** What is expected **
Please repeat exactly the lines from the one containing "For fish near" to the end of the entries below, both included, and omit all pictures.

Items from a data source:
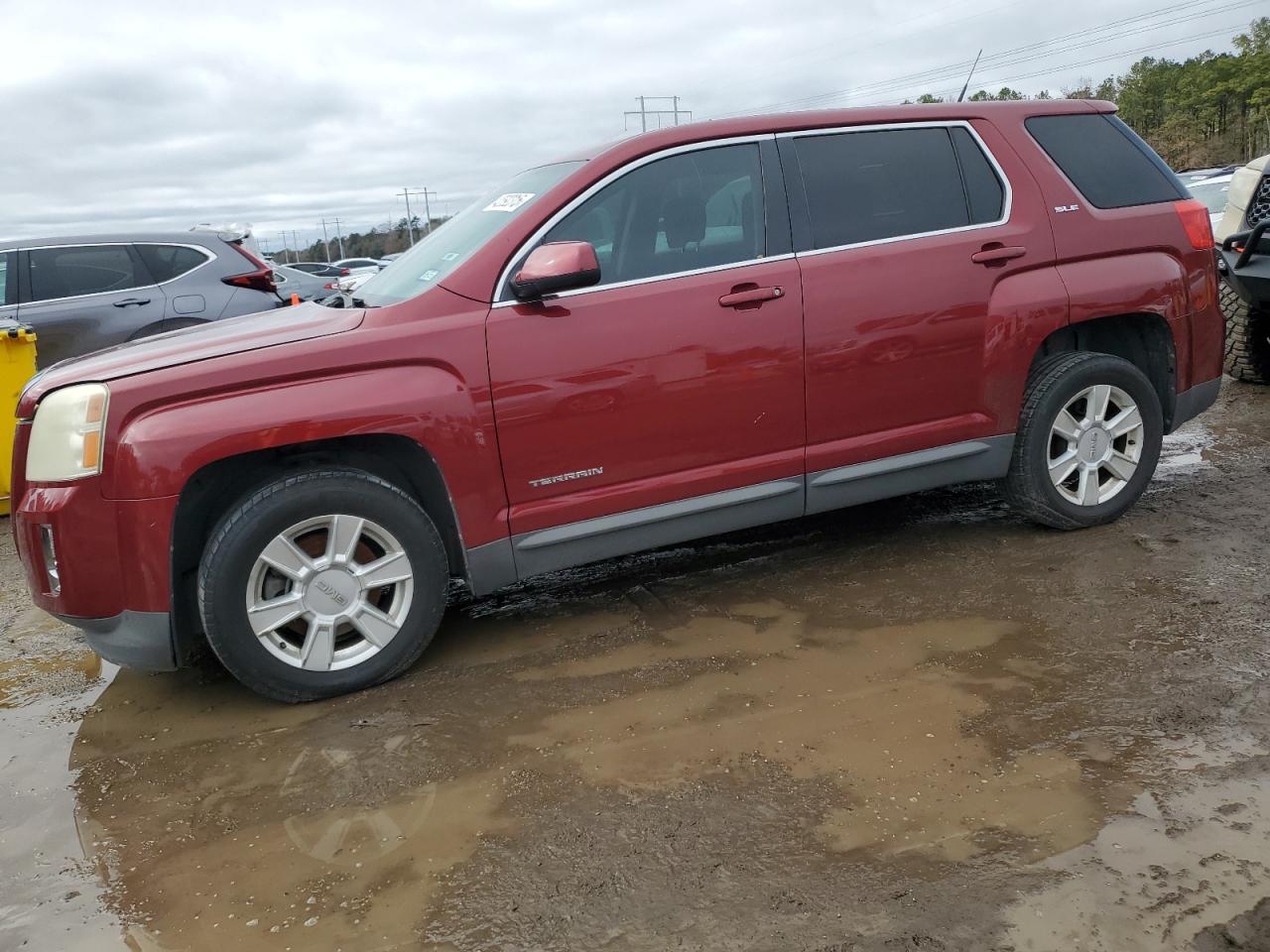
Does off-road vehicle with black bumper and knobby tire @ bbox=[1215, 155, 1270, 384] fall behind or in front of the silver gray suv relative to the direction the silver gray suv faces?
behind

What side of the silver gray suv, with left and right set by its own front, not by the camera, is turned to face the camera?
left

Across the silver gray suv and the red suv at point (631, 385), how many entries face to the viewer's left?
2

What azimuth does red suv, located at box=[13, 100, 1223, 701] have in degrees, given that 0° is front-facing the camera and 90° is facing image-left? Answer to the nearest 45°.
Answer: approximately 90°

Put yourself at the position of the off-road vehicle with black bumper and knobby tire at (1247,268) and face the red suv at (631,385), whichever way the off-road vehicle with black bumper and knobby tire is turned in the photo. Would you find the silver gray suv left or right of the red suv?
right

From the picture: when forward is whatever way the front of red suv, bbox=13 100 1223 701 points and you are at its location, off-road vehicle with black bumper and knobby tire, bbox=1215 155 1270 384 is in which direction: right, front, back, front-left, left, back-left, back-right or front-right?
back-right

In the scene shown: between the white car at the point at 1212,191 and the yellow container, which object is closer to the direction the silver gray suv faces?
the yellow container

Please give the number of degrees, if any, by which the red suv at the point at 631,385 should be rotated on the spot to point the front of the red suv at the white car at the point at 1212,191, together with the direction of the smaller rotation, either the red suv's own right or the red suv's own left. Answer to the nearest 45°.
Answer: approximately 135° to the red suv's own right

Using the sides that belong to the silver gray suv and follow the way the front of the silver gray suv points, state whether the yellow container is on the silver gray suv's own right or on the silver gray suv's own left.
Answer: on the silver gray suv's own left
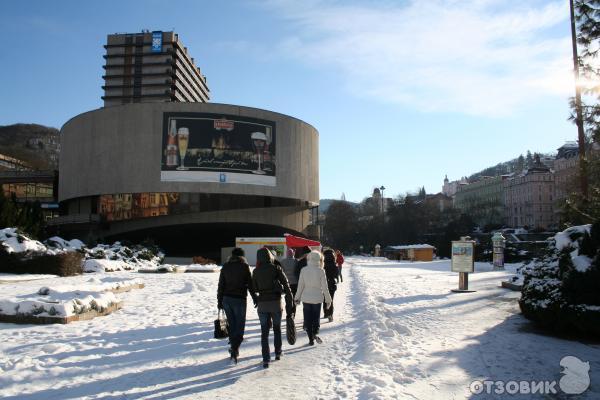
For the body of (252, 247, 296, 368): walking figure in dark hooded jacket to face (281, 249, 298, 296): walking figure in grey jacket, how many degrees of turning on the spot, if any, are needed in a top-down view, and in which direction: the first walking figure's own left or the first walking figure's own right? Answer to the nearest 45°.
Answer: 0° — they already face them

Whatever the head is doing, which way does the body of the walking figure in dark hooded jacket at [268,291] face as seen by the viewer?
away from the camera

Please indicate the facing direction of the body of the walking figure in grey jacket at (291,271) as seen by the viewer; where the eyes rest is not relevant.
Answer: away from the camera

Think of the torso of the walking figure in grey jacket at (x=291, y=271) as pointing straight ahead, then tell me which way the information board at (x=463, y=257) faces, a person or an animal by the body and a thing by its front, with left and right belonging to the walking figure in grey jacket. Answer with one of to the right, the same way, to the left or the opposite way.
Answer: the opposite way

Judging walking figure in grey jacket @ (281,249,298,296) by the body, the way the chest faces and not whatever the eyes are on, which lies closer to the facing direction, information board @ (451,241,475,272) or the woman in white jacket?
the information board

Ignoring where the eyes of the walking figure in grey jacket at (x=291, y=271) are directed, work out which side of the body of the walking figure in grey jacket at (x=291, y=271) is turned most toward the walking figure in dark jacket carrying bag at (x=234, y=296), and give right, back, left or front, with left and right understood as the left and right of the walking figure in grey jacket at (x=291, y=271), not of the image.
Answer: back

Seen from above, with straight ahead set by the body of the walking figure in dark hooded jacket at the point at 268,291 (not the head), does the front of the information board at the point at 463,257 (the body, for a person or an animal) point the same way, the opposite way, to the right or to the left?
the opposite way

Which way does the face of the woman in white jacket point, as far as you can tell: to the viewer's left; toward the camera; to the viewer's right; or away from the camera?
away from the camera

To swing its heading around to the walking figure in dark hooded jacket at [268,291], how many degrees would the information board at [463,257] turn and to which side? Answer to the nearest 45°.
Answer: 0° — it already faces them

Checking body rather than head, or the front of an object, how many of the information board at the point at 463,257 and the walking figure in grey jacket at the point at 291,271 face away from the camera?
1

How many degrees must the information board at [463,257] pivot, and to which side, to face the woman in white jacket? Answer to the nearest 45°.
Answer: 0° — it already faces them

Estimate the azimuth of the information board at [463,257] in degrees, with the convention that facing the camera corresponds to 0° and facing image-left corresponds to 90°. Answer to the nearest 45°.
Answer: approximately 0°

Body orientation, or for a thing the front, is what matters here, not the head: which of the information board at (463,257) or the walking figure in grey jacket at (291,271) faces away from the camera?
the walking figure in grey jacket

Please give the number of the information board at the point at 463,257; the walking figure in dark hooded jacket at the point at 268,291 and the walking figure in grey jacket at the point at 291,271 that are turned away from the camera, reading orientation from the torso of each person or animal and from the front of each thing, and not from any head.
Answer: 2
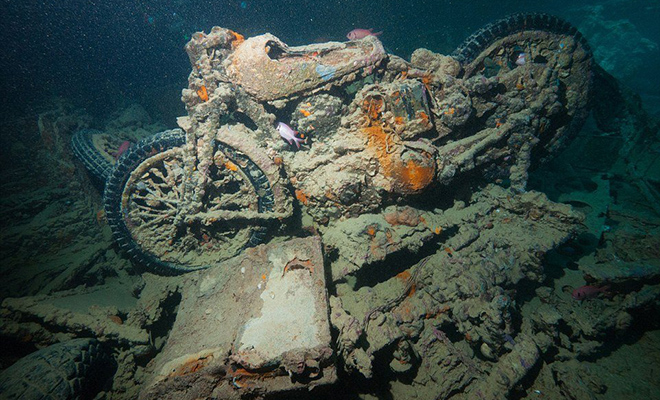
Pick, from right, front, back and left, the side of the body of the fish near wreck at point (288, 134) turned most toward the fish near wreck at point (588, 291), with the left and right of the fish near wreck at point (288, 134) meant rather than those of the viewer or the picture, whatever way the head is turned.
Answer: back

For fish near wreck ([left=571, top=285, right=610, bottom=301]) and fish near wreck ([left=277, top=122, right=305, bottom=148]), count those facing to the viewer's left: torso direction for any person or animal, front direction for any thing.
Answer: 2

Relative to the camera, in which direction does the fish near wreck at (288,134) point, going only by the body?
to the viewer's left

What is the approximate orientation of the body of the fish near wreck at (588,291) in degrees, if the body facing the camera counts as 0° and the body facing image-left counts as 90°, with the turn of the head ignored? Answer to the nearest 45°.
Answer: approximately 90°

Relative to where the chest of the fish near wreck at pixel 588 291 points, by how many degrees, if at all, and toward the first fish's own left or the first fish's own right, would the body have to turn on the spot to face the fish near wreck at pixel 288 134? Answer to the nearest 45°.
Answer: approximately 45° to the first fish's own left

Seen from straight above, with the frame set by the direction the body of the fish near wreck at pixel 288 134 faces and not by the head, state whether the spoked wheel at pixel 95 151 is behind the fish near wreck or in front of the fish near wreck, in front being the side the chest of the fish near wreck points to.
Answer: in front

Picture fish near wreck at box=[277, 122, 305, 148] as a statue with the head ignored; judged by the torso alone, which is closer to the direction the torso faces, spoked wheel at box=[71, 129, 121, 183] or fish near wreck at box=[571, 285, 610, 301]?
the spoked wheel
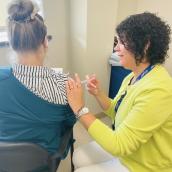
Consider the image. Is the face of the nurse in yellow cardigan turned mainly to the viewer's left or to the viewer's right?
to the viewer's left

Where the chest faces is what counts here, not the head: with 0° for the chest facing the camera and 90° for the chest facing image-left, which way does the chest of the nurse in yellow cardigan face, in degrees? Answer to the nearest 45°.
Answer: approximately 90°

** Your response **
For fish near wreck ([left=571, top=285, right=610, bottom=301]) and fish near wreck ([left=277, top=122, right=305, bottom=148]), count those facing to the viewer's left: torso direction for any person or animal, front direction for any thing.
Answer: 2

Relative to the camera, in which direction does the fish near wreck at (288,134) point, going only by the body?
to the viewer's left

What is the approximate orientation of the body of the fish near wreck at (588,291) in degrees, if the body facing the camera counts as 0° and the body facing image-left counts as 90°, with the turn of the head ignored? Answer to the nearest 45°.
Answer: approximately 90°

Relative to where the chest of the fish near wreck at pixel 588 291 points, by how many degrees, if at all, and toward the first fish's own left or the first fish's own right, would the body have to turn on the spot to face the fish near wreck at pixel 288 134? Answer to the nearest 45°.
Answer: approximately 45° to the first fish's own left

Seen from straight above, with the frame set by the direction the body of the fish near wreck at pixel 288 134 faces and not by the head, state whether the spoked wheel at pixel 95 151 is behind the fish near wreck or in front of the fish near wreck, in front being the side the chest of the fish near wreck points to.
Answer: in front

Picture fish near wreck at box=[277, 122, 305, 148] as a statue with the head ignored; judged by the torso alone, which is closer to the direction the torso faces, spoked wheel at box=[71, 129, 121, 183] or fish near wreck at box=[571, 285, 610, 301]?
the spoked wheel
Consider the image. Is the face of the nurse in yellow cardigan turned mainly to the viewer's left or to the viewer's right?
to the viewer's left

Where the chest faces is what counts here, not the head: with 0° for the chest facing the camera and 90° for the chest facing image-left, which way does the chest of the nurse in yellow cardigan face, in degrees? Answer to the nearest 45°.
Answer: approximately 90°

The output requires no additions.